I'm not against using AI's to accomplish something, but I think there's an important piece of intellectual development that comes from fluency (without looking everything up). I know one colleague who gets great mileage out of Copilot, great understanding and great productivity. Unfortunately, there's others who are on the "faking it" end of the spectrum - definitely net negatives even when they manage to produce working code.

If you're arguing that LLM's are the future of programming, I won't disagree, but please spend a few sentences imagining how people trained in that world (not the one you trained in) might see things in very very different ways.



> most of the best maths students I know are good at arithmetic/mental math even though we have had replacements for that since the 70s (at least).

Well, consider (for example) the SAT. It used to have math sections both with and without a calculator. Then COVID hit, and e.g. MIT discontinued SAT altogether - now the SAT is back, but all digital and the math section is all-calculator. To me this suggests that computers have integrated into society to the point where one's ability without them is seen as irrelevant. This isn't to say that there aren't holdouts who still advocate traditional pen-and-paper testing, just that they are no longer mainstream. Similarly, I would say for programming, if the questions you are asking to determine if they understand "the foundations of programming" can be easily answered with Copilot or ChatGPT, they are probably bad questions.

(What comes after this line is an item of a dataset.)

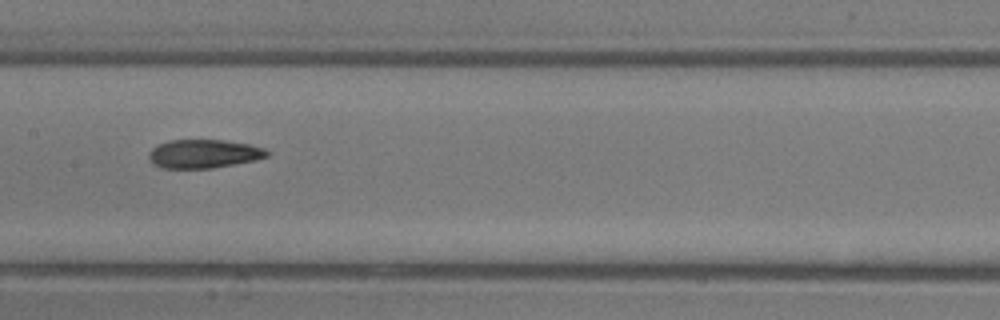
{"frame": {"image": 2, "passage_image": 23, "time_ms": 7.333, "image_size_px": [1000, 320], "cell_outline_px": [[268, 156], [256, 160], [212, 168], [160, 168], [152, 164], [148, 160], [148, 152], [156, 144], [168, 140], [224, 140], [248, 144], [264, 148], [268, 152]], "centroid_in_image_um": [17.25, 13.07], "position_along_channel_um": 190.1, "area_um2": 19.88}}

As far as teaching, there has always been strong evidence that people can learn math effectively just by playing with their calculators. http://ti-researchlibrary.com/Lists/TI%20Education%20Technol... I certainly learned a few things that way. It is the same way with Copilot - you can actually learn a lot of programming just by playing with it and seeing what "real code" looks like. When you mention fluency, I think you forget how it works - first you write things, then you get used to it and become more fluent. Copilot assists greatly with that first step of learning.

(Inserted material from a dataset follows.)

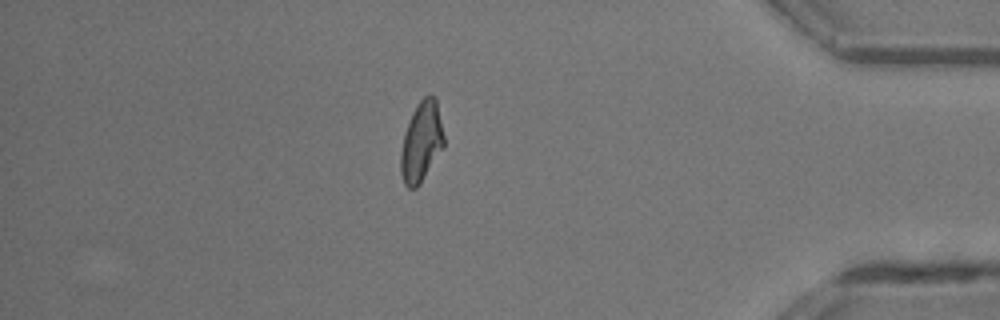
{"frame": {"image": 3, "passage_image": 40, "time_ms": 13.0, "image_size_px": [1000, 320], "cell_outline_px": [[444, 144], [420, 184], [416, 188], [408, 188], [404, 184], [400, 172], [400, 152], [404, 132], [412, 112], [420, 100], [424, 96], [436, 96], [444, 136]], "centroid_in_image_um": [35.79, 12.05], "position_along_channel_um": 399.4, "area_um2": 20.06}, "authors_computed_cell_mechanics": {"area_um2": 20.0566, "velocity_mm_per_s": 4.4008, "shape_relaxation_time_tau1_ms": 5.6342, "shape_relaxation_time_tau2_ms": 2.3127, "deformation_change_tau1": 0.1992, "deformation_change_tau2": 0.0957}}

Now it is true, some teachers aren't really good with the Socratic method and other techniques of fostering self-guided learning, but if it is a binary "full access / no access" I would argue full access is better, like how students can apparently use their phones to goof off in class all day without any repercussions (https://news.ycombinator.com/item?id=40495673). There are people who will misuse the access but it is not clear if they would learn anything even without access - it could be that they would just find other ways to ignore the teacher. And meanwhile the rest will benefit significantly - they can look up concepts, ask ChatGPT questions, etc.

And as far as "deep understanding" and the "ability to think and plan abstractly", barely anybody has that, that is not taught in schools. I mean sure there is the watered-down definition of "solve word problems and write essays" or whatever passes for understanding these days, but most of the kids coming out of school are nowhere near the next Einstein, even if they got straight A's. edit: maybe the ability to plan is taught in military training, it's certainly not part of a regular school curriculum.